TASK PROMPT =
Count, in the data that follows, every line with the string "Wasted", and give that count as the whole reply.

**** GIVEN INFORMATION ****

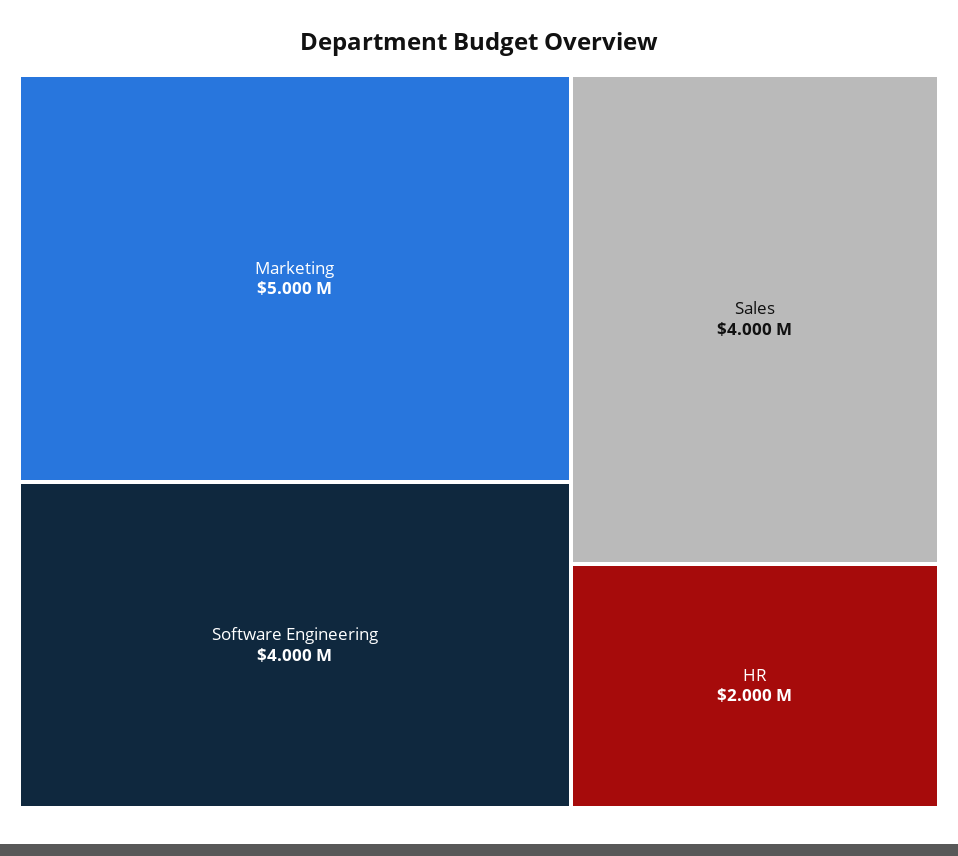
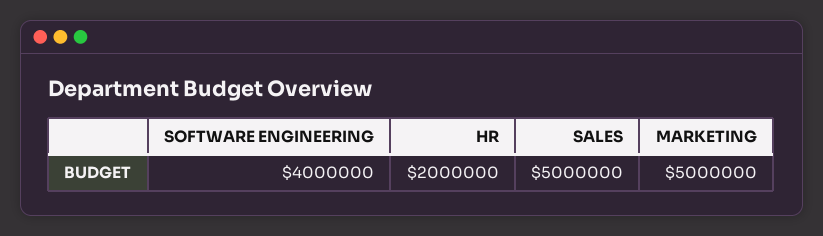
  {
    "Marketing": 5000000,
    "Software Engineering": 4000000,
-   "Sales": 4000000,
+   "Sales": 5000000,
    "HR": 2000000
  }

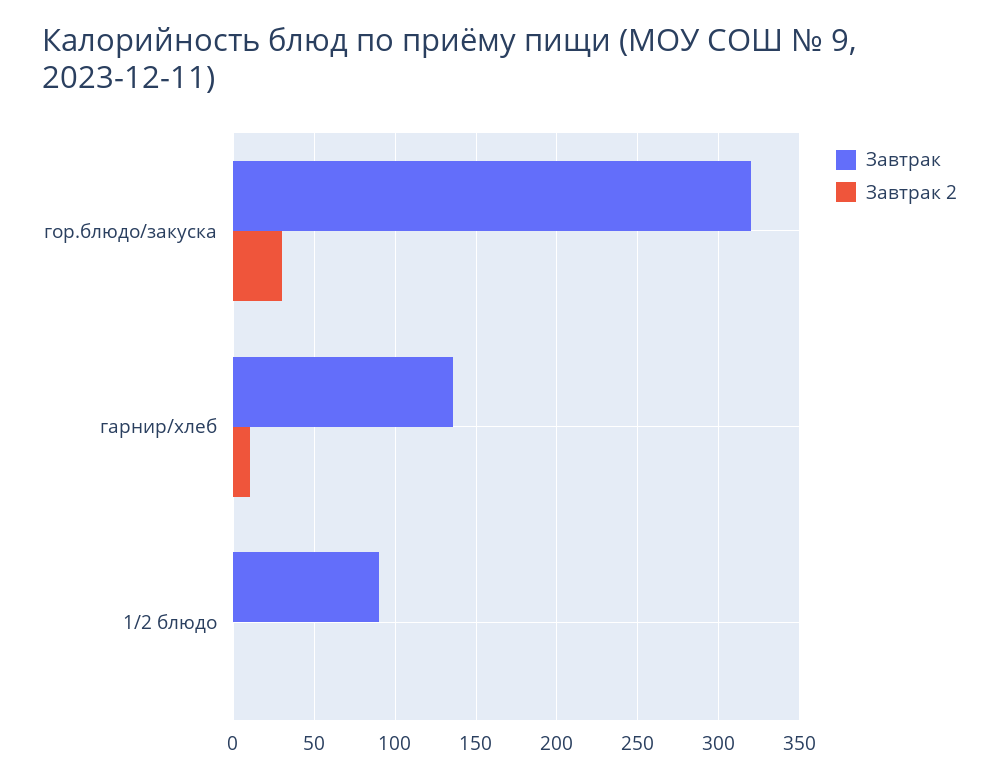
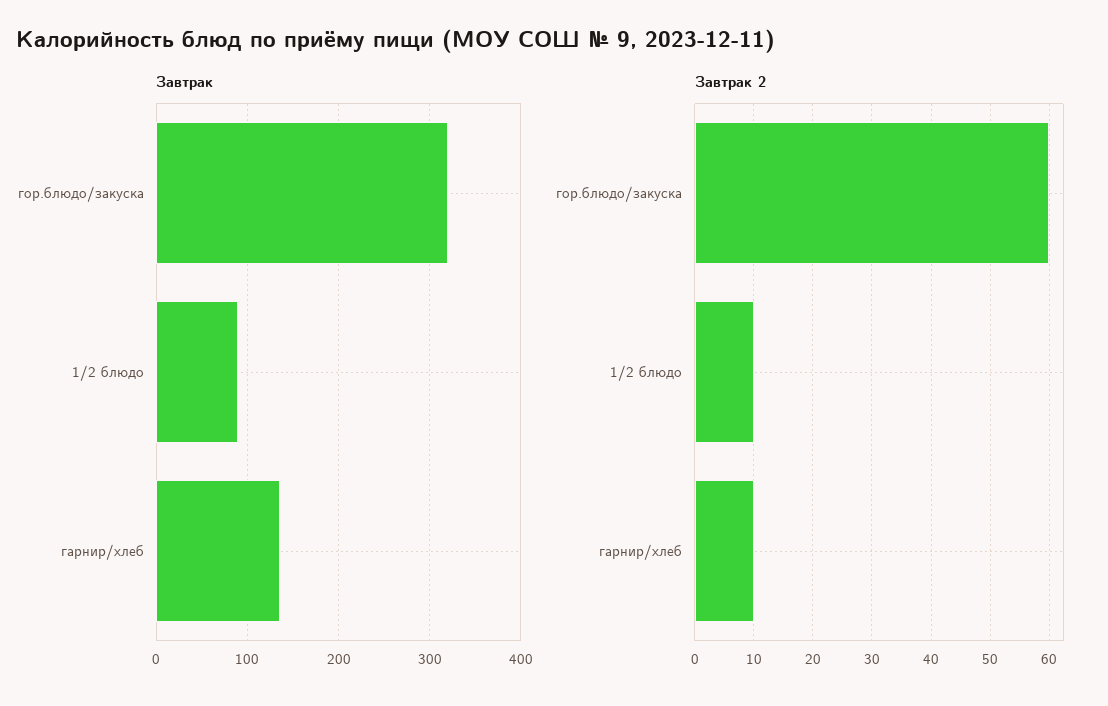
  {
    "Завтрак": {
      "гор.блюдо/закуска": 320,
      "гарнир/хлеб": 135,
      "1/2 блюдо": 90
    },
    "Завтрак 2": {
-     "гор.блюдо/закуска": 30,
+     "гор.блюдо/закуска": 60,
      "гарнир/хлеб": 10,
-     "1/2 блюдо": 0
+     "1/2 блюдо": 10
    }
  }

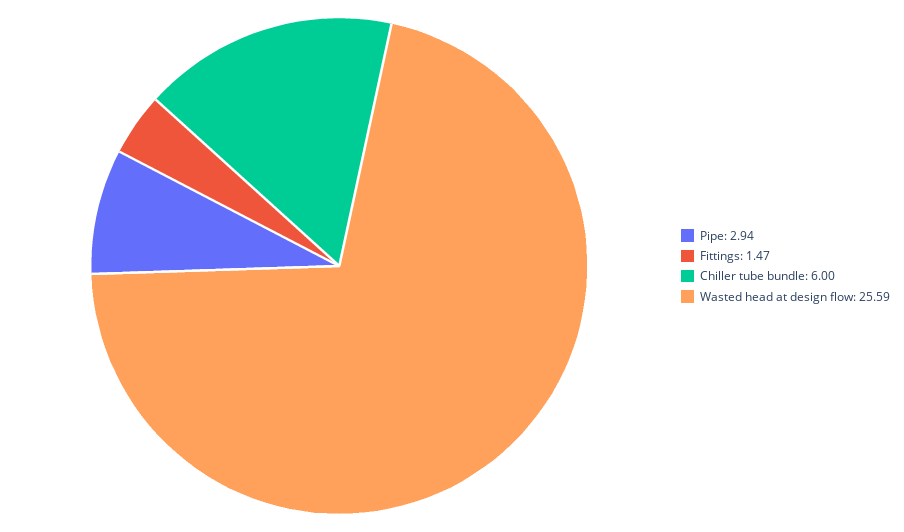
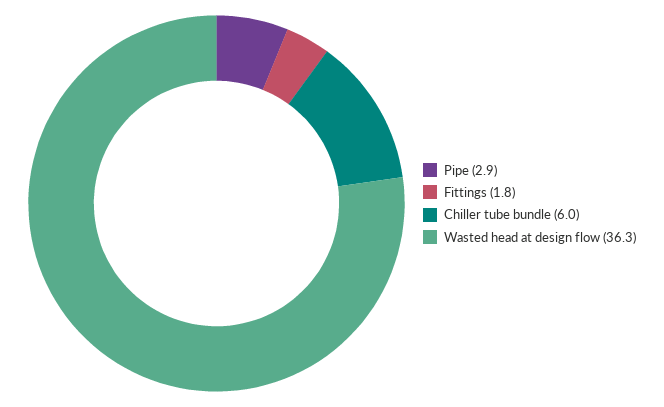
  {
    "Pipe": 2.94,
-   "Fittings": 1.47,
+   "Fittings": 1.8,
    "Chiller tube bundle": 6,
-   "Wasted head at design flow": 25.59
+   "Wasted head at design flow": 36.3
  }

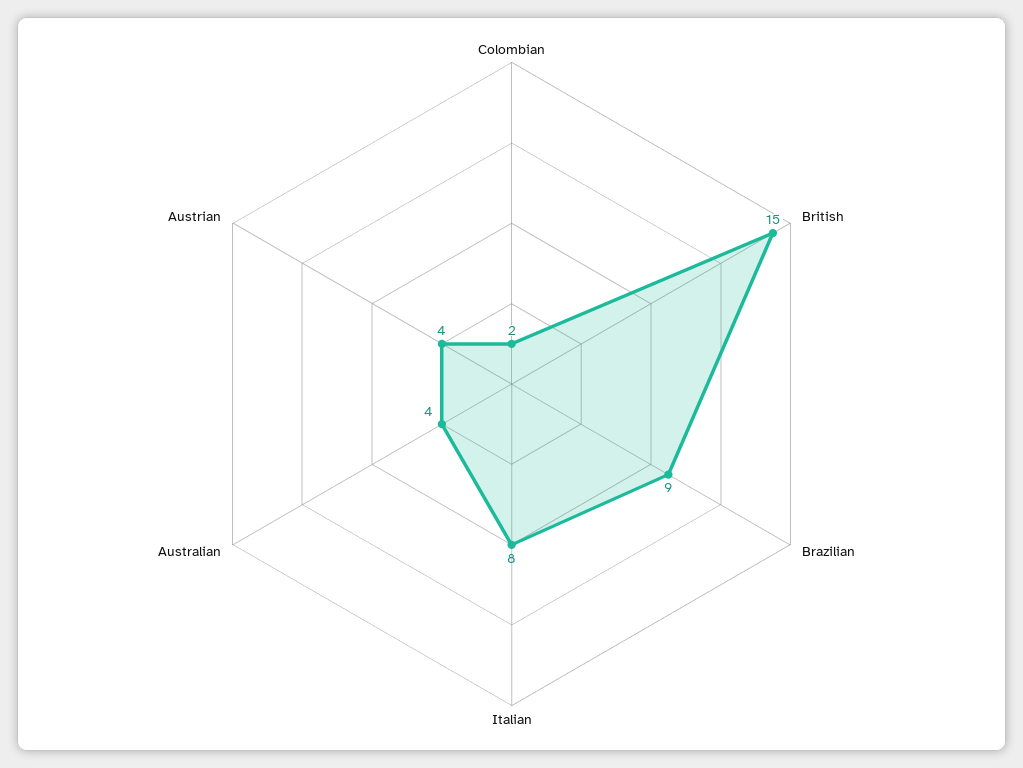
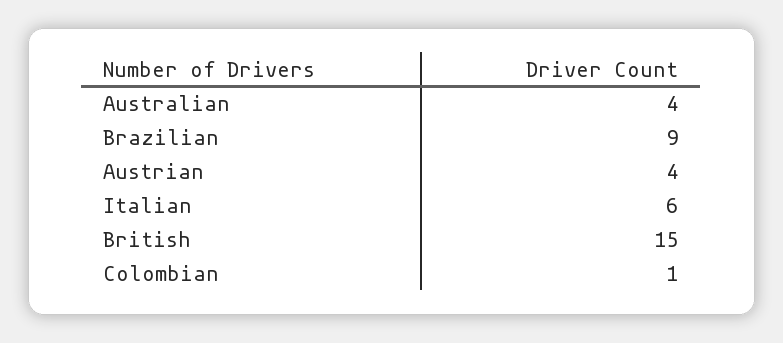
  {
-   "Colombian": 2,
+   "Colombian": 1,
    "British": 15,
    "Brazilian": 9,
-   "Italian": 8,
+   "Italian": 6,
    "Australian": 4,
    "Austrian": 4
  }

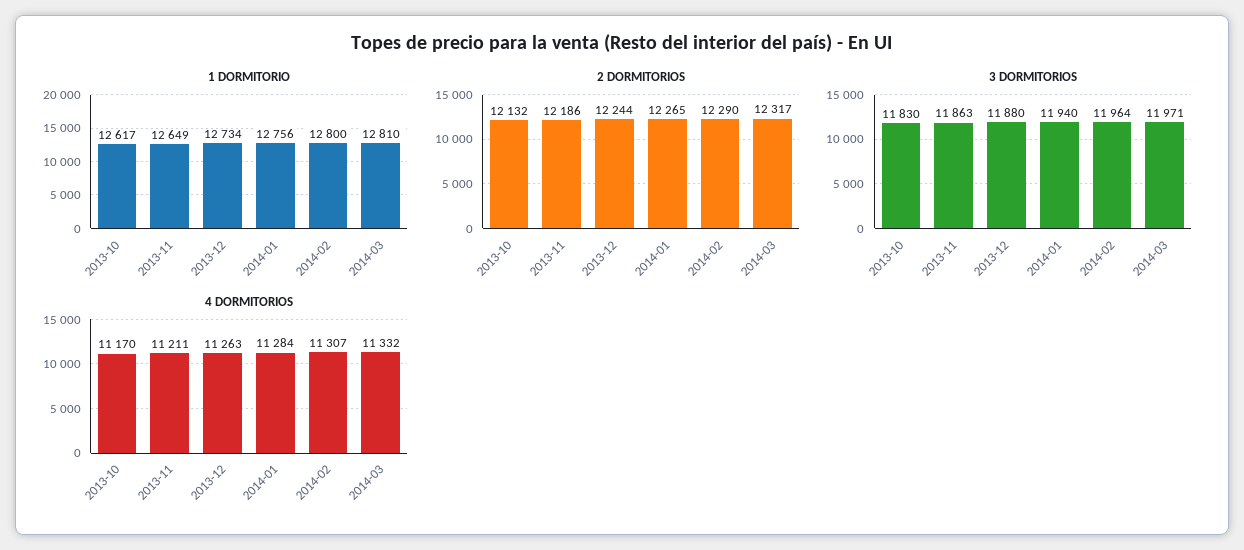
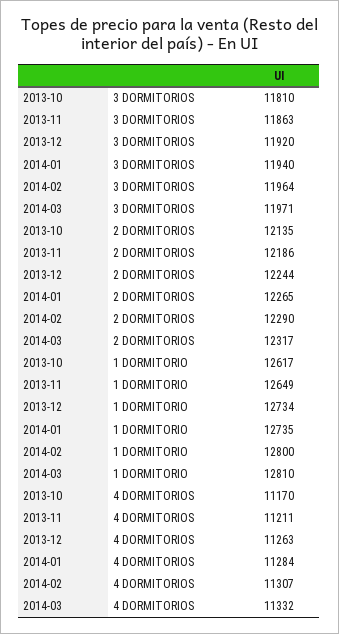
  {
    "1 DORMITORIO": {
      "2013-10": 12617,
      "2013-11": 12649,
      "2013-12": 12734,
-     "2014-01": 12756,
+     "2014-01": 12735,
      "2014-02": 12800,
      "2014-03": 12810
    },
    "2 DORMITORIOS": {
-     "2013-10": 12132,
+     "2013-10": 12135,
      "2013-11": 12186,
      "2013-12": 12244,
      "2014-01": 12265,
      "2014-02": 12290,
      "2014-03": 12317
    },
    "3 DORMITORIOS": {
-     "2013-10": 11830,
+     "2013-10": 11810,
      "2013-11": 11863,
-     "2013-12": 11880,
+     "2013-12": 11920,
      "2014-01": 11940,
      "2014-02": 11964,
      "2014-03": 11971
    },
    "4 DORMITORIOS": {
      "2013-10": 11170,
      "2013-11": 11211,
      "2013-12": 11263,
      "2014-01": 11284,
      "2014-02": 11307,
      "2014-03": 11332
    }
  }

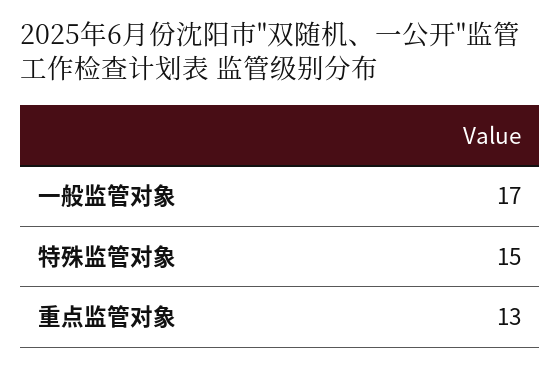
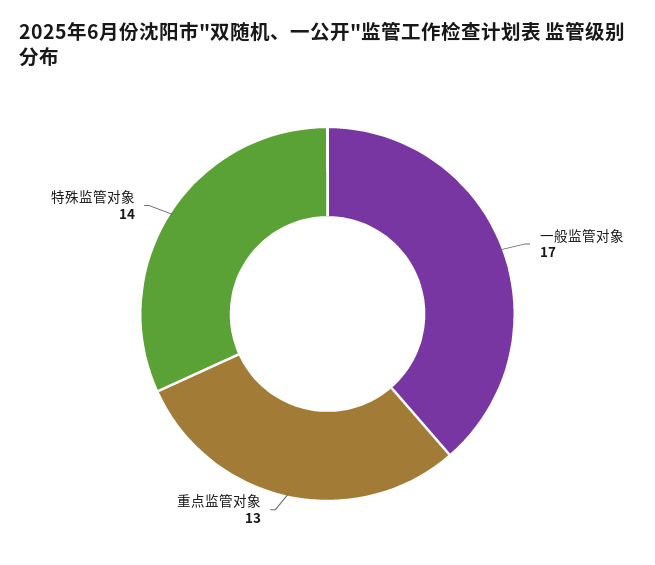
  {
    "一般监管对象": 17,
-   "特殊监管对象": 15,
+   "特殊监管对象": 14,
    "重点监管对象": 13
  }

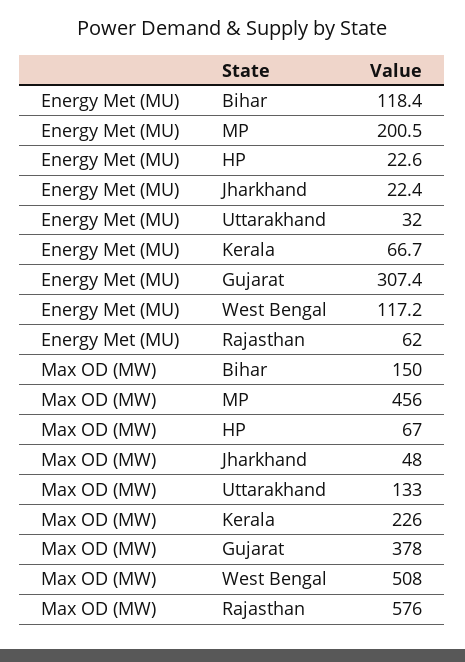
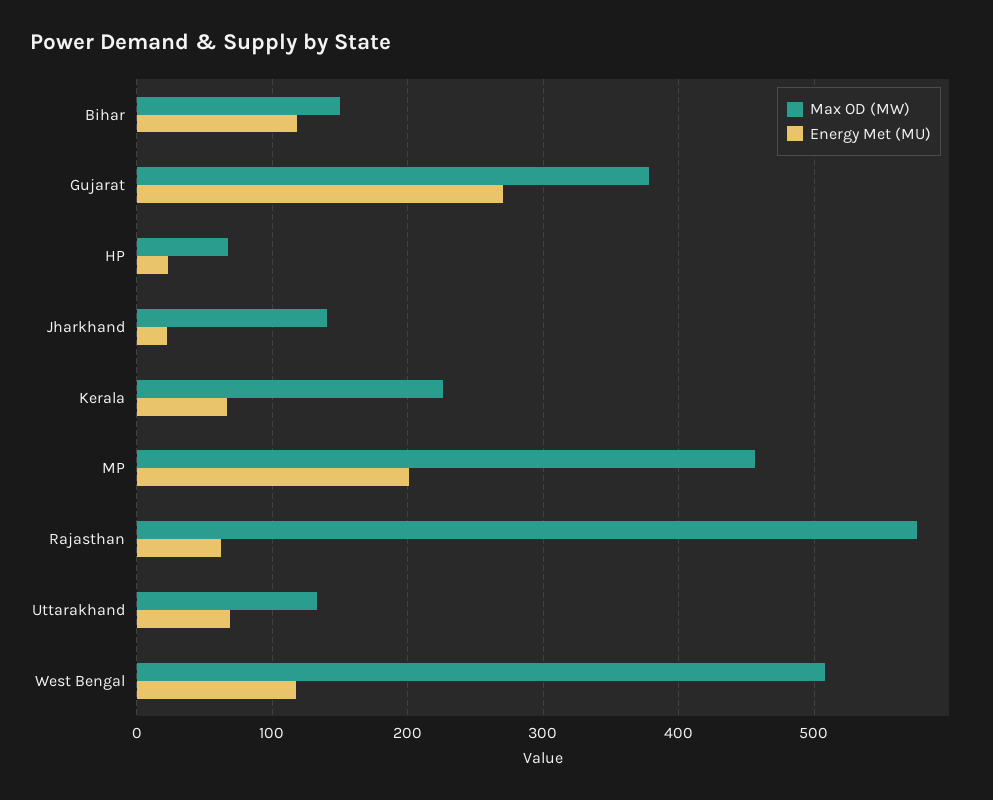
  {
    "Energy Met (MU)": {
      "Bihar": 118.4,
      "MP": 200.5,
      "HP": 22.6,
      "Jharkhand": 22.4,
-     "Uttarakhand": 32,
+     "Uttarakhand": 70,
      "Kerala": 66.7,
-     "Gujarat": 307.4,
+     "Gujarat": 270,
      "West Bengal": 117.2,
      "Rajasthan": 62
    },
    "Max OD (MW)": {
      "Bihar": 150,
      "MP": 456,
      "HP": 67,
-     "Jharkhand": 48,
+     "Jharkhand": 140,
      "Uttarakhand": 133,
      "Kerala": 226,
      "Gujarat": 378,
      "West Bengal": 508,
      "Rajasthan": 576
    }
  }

****

TASK ANSWER =
2